J'Michael Deane, left, and DeVone Claybrooks chat during a Calgary Stampeders practice in Calgary...

J'Michael Deane, left, and DeVone Claybrooks chat during a Calgary Stampeders practice in Calgary on July 26, 2011. (LYLE ASPINALL/QMI Agency Files)

Ian Busby, QMI Agency

, Last Updated: 8:02 PM ET

Over the next two months, J’Micheal Deane plans on viewing everything Netflix has to offer.

Just don’t expect the Calgary Stampeders offensive lineman to watch the play that put him on couch over and over again.

He saw it a few times Oct. 14 after getting out of hospital and doesn’t need to see it again.

“It looked terrible watching it over and over. I wanted to see what happened,” said the CFL rookie, who suffered a season-ending broken leg in a loss to the Toronto Argonauts.

“After a while, I just thought, ‘Well, that sucks.’ Seeing it over and over, it just looks terrible. I’m over it now. I’m moving on.”

Anyone who witnessed Deane’s injury had to be shaken. On a Drew Tate rushing attempt, Deane was working as a tight end, and he rolled out to throw a block that helped Tate get a first down.

At the end of the play, Tate and a defender rolled on the back of Deane’s legs. When they unpiled, the Michigan State product’s right foot was pointing sideways.

He suffered a broken fibula and ligament damage to the inside of his ankle. After surgery last Monday to insert a plate and set the bone, Deane was put in a walking boot, but the 320-lb. man is getting around on crutches.

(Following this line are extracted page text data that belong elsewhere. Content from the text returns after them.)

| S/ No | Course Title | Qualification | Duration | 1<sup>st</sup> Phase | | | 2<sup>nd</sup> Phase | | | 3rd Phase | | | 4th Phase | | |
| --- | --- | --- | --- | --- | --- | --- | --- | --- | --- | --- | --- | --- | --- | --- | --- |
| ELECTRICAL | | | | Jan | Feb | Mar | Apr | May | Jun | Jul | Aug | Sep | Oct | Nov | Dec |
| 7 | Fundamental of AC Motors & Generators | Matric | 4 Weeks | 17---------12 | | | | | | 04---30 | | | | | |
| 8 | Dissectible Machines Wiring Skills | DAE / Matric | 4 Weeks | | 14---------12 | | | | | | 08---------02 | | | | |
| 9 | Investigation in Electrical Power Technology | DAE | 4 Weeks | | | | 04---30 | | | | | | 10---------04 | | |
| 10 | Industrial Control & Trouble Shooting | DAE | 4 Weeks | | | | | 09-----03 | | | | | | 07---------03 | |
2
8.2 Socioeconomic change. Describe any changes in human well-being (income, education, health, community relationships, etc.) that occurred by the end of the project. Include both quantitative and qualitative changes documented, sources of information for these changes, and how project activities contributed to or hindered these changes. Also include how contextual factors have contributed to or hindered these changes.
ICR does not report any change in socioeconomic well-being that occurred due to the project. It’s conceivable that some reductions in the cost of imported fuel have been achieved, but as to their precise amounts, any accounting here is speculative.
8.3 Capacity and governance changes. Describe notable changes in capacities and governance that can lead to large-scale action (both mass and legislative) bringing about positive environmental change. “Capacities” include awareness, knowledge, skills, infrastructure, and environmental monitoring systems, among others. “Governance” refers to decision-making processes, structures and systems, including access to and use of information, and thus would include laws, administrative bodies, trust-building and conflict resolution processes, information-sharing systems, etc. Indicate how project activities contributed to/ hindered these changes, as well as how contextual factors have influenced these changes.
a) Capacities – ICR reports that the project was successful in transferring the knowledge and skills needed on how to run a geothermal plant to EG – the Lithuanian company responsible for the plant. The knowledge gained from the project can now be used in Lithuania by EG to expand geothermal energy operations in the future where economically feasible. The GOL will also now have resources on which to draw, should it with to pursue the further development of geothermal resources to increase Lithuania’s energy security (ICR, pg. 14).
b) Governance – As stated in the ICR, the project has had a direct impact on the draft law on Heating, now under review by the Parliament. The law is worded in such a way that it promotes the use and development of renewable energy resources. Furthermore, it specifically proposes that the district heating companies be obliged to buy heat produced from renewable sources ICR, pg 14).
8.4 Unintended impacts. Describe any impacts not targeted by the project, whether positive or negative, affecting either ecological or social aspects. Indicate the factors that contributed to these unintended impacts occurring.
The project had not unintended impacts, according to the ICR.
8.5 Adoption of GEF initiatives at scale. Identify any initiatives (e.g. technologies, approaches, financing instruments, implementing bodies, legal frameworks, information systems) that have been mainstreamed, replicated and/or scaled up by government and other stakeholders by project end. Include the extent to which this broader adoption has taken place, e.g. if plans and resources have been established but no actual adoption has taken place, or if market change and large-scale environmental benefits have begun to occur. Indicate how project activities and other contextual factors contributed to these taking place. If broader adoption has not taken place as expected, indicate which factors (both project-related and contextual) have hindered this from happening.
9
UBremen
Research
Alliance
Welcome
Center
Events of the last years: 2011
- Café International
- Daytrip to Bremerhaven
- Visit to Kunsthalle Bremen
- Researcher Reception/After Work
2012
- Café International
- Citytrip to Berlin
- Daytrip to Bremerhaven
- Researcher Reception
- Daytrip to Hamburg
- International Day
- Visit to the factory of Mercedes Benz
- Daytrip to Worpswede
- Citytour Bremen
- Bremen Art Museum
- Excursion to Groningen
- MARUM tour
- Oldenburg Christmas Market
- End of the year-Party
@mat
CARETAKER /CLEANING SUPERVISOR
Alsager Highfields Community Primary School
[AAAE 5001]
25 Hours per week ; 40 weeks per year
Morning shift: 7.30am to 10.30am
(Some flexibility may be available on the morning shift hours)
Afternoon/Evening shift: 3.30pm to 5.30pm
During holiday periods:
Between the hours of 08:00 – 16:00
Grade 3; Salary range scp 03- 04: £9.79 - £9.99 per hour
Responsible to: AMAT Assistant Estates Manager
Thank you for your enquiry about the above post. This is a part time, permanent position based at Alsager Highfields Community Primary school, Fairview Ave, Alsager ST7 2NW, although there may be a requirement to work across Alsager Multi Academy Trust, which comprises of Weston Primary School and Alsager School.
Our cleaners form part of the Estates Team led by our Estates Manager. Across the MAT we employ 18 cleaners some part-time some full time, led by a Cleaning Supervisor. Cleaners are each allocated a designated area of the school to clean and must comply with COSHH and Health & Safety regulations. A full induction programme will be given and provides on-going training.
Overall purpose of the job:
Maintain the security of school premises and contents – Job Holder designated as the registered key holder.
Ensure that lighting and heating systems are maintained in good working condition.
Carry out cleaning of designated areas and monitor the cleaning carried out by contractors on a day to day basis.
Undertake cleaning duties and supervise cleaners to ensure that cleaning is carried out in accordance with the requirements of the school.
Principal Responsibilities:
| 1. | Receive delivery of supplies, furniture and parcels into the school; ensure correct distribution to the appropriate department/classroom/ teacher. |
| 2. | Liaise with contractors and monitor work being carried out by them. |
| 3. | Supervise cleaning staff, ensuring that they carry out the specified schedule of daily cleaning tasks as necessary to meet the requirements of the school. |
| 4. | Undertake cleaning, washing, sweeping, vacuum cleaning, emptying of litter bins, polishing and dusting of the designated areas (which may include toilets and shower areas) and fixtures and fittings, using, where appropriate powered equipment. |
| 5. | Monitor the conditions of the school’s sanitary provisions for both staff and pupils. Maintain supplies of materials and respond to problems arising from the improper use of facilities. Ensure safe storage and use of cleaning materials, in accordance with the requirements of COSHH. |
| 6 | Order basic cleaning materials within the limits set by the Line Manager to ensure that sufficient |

“The first couple of days were, I wouldn’t say excruciating, but it was annoying,” Deane said about the pain. “Trying to do little things were tough. I tried to make a sandwich the other day. It was 15 minutes doing a five-minute process.

“My family — sister, brother and dad — they’ve all been helpful, making me quick meals I can throw in the microwave.

“I’m standing there eating in the kitchen. Then I go back and lie down to get my leg up.”

When the Stampeders drafted Deane in the third round of the 2010 draft, they thought it was a steal.

The thought was the Hinton, Alta., native could develop into a force as an offensive lineman. This season, with a need at defensive tackle, Deane stepped into that role and performed well until injuries on the offensive line called him back.

The hope is this injury doesn’t derail a promising career for the 25-year-old.

If everything goes as planned in the rehab process, Deane could be ready for next season.

“We haven’t been talking about training camp,” Deane said. “I’m really just have the healing process to go through.

“I’ve seen people come back from injuries like this, time and time again. It never held them back or anything. It’s really just keeping up with the process of getting better.”